Citing new data from Stanford University research, Wisconsin physicians made one last plea for President Donald Trump to stop holding rallies that have proven themselves to be threats to public health. Trump is scheduled to make a final stop in Kenosha at 6 p.m., the evening before Election Day.
“Physicians across Wisconsin have repeatedly begged President Trump to stop coming to states that are seeing COVID-19 spread like wildfire and to start taking this pandemic seriously,” said Dr. Robert Freedland, Wisconsin State Lead for the Committee to Protect Medicare and ophthalmologist in La Crosse. “When President Trump holds an in-person rally and packs people close together, with few people wearing masks, he is dishonoring the memory of the people we have lost to COVID-19 and he is exposing more families across Wisconsin to this disease.”
Wisconsin now has 1,018 new cases per 100,000, ranking it third-highest in the nation. Wisconsin’s seven-day average of positive cases is near 30%. Public health experts say communities can reopen when the rate is 5% or lower.
Last week, Wisconsin reported a record-breaking 5,262 cases in a single day Tuesday, and the most deaths in a day, at 64.
Beyond the proven physical threat to health, the physicians say Trump’s rallies are also harmful as a platform through which he is spreading misinformation.
“The more President Trump downplays COVID-19, the more he gives people a false sense of security, when we should all be redoubling our safety behaviors during this surge,” said Dr.

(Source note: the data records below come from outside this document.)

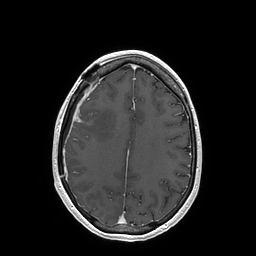
Brain MRI from a brain-tumour surgery series, one axial slice; position 60 of 202 along the scan axis; T1-weighted post-contrast; 256 × 256 image matrix. From the clinical record (not read from this slice): histopathology: Glioblastoma; WHO grade: 4; IDH mutation: no; tumour location: Right Insular.
Annotated regions visible in this slice (manually delineated by an expert):
- tumour: box from (x=76, y=119) to (x=81, y=122) px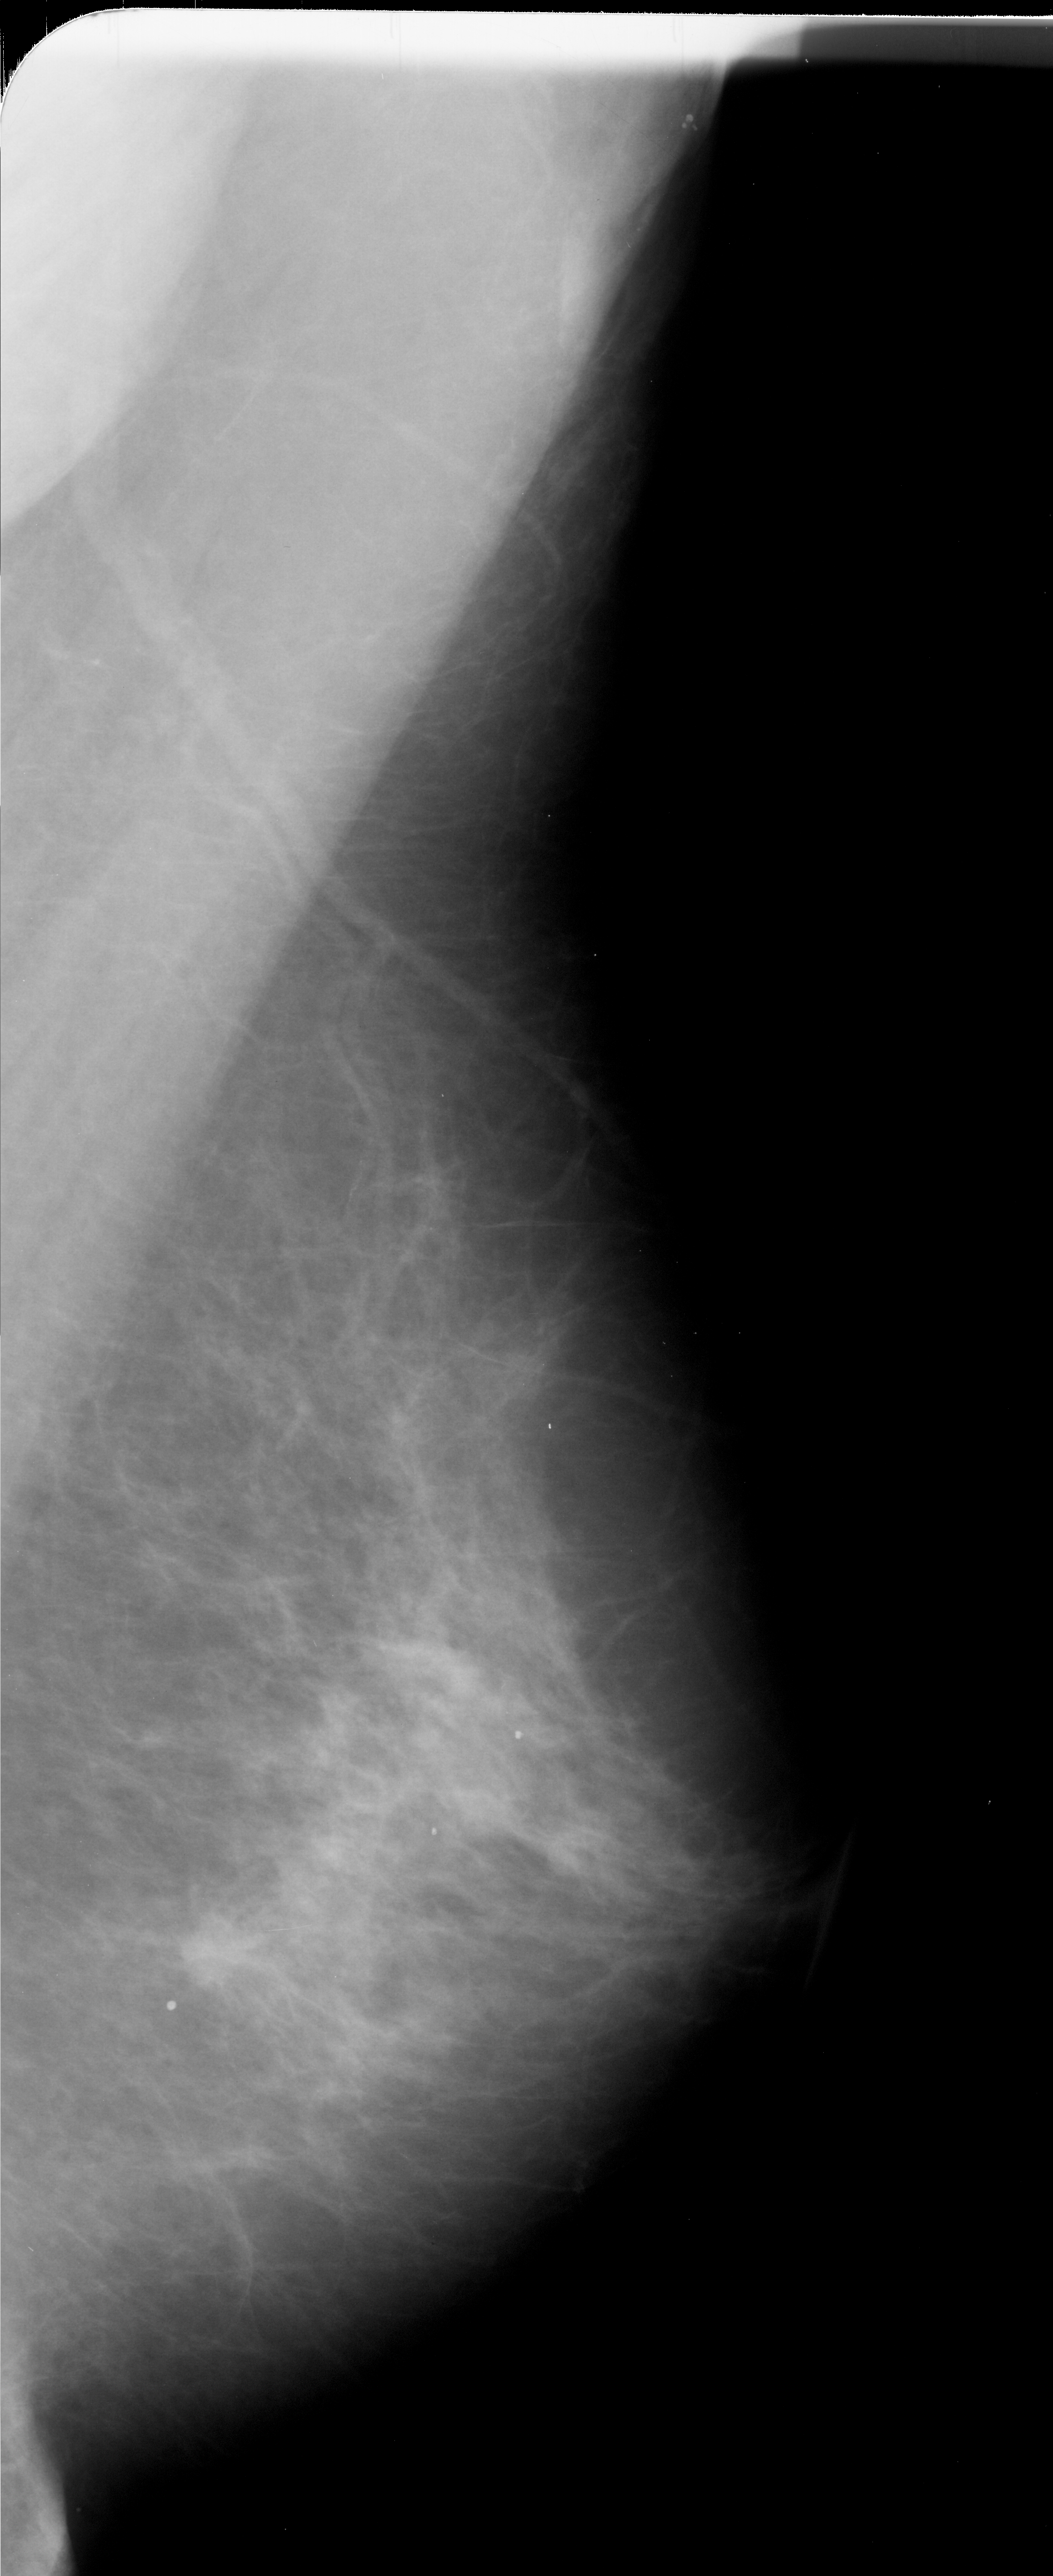
Digitized screen-film mammogram; right breast; mediolateral oblique (MLO) view; BI-RADS breast density category 3 (scale 1–4).
- Mass, shape lobulated, margins ill defined; BI-RADS assessment category 4; subtlety rating 4 on a 1 (subtle) to 5 (obvious) scale; pathology result (as recorded, not read from the image): malignant.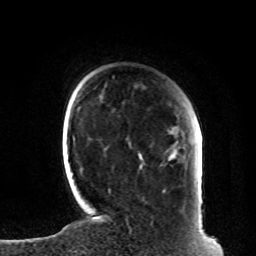
Breast MRI, one axial slice. Slice 16 of 80 in the series (ordered by position). Cropped to one breast. Dynamic contrast-enhanced series, time point 2 of 8 at this slice position (early post-contrast). 1.5 T. TE 4.2 ms, TR 7 ms. 2 mm slice thickness. 256 × 256 image matrix, field of view 185 × 185 mm. Female patient.
Structures marked on this image (semi-automatic segmentation, software-assisted and operator-edited):
- enhancing-tissue mask used for the functional tumour volume (all voxels passing the contrast-enhancement thresholds inside the analysis volume; usually the tumour): box from (x=98, y=216) to (x=204, y=233) px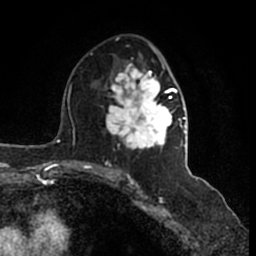
Breast MRI (dynamic contrast-enhanced), one axial slice. Position 90 of 200 along the scan axis. Cropped to one breast. Dynamic contrast-enhanced series, time point 2 of 7 at this slice position (early post-contrast). 1.5 T. TE 2.2 ms, TR 4.6 ms. 0.8 mm slice thickness. 256 × 256 image matrix, field of view 160 × 160 mm. Female patient.
Annotated regions visible in this slice (semi-automatically segmented with operator editing):
- enhancing-tissue mask used for the functional tumour volume (all voxels passing the contrast-enhancement thresholds inside the analysis volume; usually the tumour): bounding box (x1, y1, x2, y2) in pixels: (106, 50, 186, 165)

Madelaine Tully, a family physician in Milwaukee.
The events that were studied include appearances by the president Aug. 18 in Oshkosh and Sept. 18 in Mosinee. In those two instances, the study says, “positivity rates rose sharply and quickly after the rally despite displaying no upward trend prior to the rally. For Marathon County, the increase in positivity rates started immediately after the rally and continued to climb sharply for several weeks. For Winnebago County, positivity rates roughly doubled over the first four weeks, and then continued to climb sharply.”
Testing did not rise immediately in either county, countering any assumption that wider testing is what led to the increase in cases.